> [Records for the exercise]

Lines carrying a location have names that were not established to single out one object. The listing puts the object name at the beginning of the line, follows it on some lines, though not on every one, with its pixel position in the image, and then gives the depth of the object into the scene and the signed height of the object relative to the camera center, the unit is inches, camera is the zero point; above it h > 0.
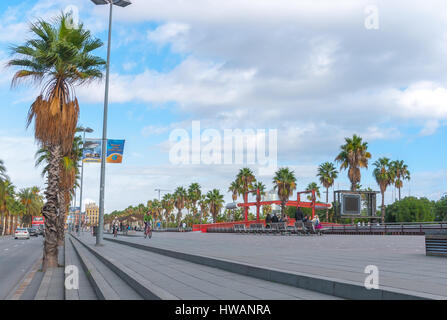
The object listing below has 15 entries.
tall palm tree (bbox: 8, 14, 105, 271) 623.5 +171.4
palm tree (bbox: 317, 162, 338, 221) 2952.8 +261.2
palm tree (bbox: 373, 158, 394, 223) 2859.3 +263.1
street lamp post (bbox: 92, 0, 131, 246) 920.3 +164.3
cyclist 1394.6 -44.5
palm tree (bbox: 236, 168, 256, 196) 3265.3 +252.9
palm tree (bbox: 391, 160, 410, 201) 3031.5 +299.7
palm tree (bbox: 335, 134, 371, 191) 2142.0 +282.3
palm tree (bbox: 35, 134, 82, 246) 1232.2 +122.2
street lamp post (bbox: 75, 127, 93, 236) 1920.0 +228.2
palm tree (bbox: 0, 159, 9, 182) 2075.3 +192.2
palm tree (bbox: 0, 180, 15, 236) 2811.5 +89.3
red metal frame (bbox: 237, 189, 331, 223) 2304.4 +51.3
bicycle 1392.2 -56.7
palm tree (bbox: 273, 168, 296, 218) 2593.5 +179.2
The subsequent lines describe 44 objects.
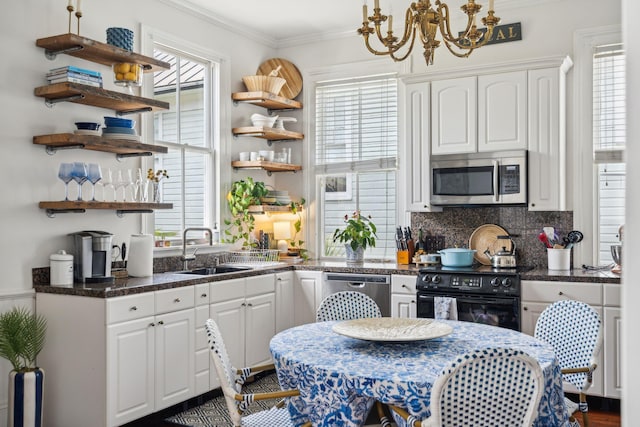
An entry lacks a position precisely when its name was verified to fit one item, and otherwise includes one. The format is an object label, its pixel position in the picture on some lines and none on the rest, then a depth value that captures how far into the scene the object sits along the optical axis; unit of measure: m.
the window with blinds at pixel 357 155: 5.53
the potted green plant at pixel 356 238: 5.27
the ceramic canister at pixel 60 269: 3.67
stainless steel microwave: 4.55
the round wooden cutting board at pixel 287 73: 5.80
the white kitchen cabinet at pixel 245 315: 4.34
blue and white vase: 3.31
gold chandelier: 2.75
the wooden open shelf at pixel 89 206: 3.65
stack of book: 3.67
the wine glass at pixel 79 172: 3.71
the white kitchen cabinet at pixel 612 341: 4.00
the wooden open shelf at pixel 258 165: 5.32
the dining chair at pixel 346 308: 3.53
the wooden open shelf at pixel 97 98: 3.64
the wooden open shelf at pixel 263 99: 5.32
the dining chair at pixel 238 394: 2.45
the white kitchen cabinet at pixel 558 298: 4.05
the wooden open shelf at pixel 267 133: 5.37
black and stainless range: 4.24
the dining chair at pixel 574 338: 2.79
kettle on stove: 4.65
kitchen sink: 4.77
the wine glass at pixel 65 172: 3.70
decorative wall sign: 4.90
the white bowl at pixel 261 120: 5.44
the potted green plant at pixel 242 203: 5.24
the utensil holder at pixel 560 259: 4.48
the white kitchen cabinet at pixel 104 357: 3.44
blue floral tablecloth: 2.17
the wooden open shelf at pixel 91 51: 3.66
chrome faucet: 4.65
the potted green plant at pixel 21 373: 3.31
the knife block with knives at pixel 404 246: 5.18
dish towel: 4.33
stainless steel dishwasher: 4.77
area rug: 3.89
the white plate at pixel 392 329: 2.59
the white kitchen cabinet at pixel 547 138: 4.49
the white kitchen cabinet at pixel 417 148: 4.91
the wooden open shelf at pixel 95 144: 3.63
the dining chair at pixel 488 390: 1.94
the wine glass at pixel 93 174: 3.77
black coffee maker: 3.77
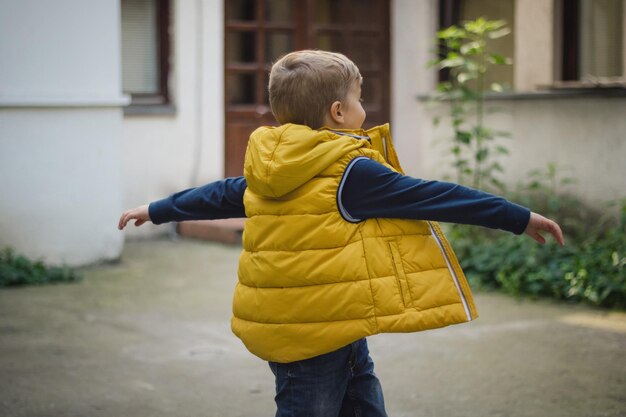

> [Task] Report how many lines in the data include the word "potted", and give nothing but the count.

> [Result of the exercise] 3